Job work directory

A job has multiple choices for its work directory, i.e., the directory where it does its work:

  • Project area (/custer/projects/<projname>)

  • $USERWORK (/cluster/work/users/$USER)

  • $SCRATCH (/cluster/work/jobs/$SLURM_JOB_ID)

There are different pros and cons with each of the choices. See Storage Areas for details.

Currently, the recommended choice is to use the $USERWORK area. It provides a nice balance between auto-cleanup and simplicity. Thus the job script examples in this documentation will use $USERWORK.

We do not recommend running jobs in your home directory, mainly because the home directory quotas are small, so you risk your jobs failing due to not being able to write to disk. Also, the home directories are private, so you would have to move the files to your project area for others to be able to access them.

When using $USERWORK, it is a good idea to make sure that each job runs in its own subdirectory. This reduces the risk of jobs interfering with each other. One easy way to do that is to use the following in the job script:

## Create and move to work dir
workdir=$USERWORK/$SLURM_JOB_ID
mkdir -p $workdir
cd $workdir

Please remember to copy result files that you want to keep from $USERWORK to your project area after the job has finished, because files in $USERWORK are removed after a number of days.

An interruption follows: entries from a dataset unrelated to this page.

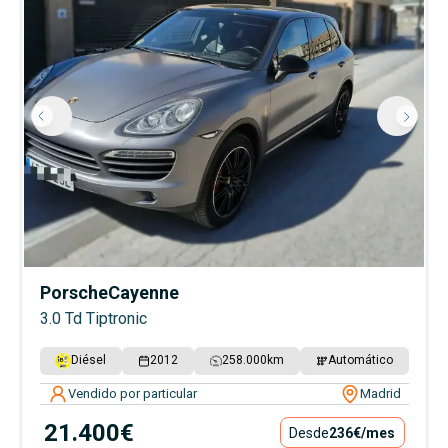
Porsche
Cayenne
3.0 Td Tiptronic
Diésel
2012
258.000
km
Automático
Vendido por particular
Madrid
21.400€
Desde
236€
/mes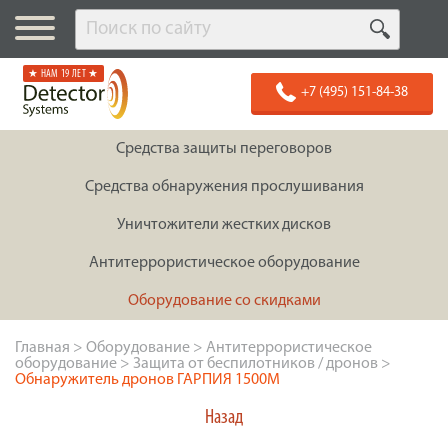
★ НАМ 19 ЛЕТ ★
+7 (495) 151-84-38
Средства защиты переговоров
Средства обнаружения прослушивания
Уничтожители жестких дисков
Антитеррористическое оборудование
Оборудование со скидками
Главная
>
Оборудование
>
Антитеррористическое
оборудование
>
Защита от беспилотников / дронов
>
Обнаружитель дронов ГАРПИЯ 1500М
Назад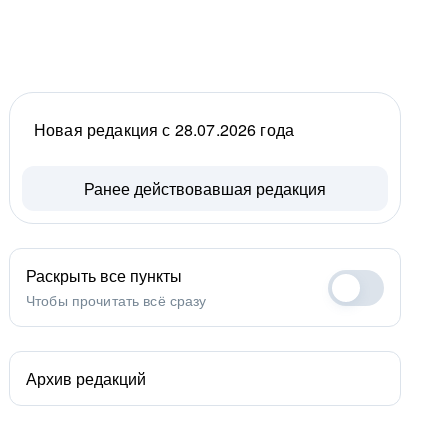
Новая редакция с 28.07.2026 года
Ранее действовавшая редакция
Раскрыть все пункты
Чтобы прочитать всё сразу
Архив редакций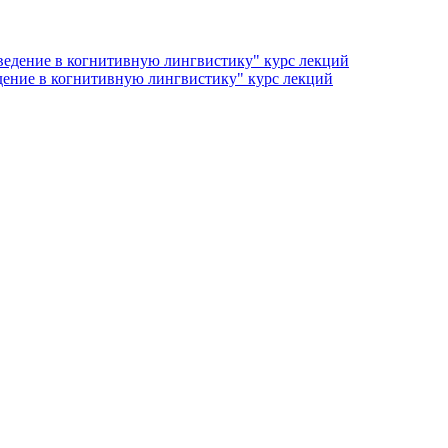
дение в когнитивную лингвистику" курс лекций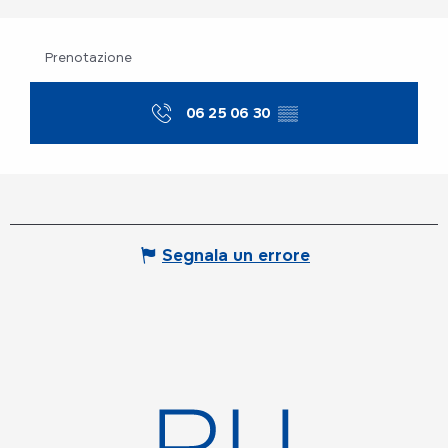
Prenotazione
06 25 06 30
▒▒
Segnala un errore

If you are going to use $SCRATCH, there are two commands that can be used in the job script to make sure result files are copied back even if the job crashes before it finishes. (They don’t give a 100% guarantee: if the compute node itself crashes before the job finishes, then the files will not be copied.)

## Make sure file1, file2, etc are copied back to
## $SLURM_SUBMIT_DIR at the end of the job:
savefile <file1> <file2> ...

## Register a command to be run at the end of the job to copy
## files somewhere
cleanup <somecommand>

Both commands should be used in the job script before starting the main computation. Also, if they contain any special characters like *, they should be quoted.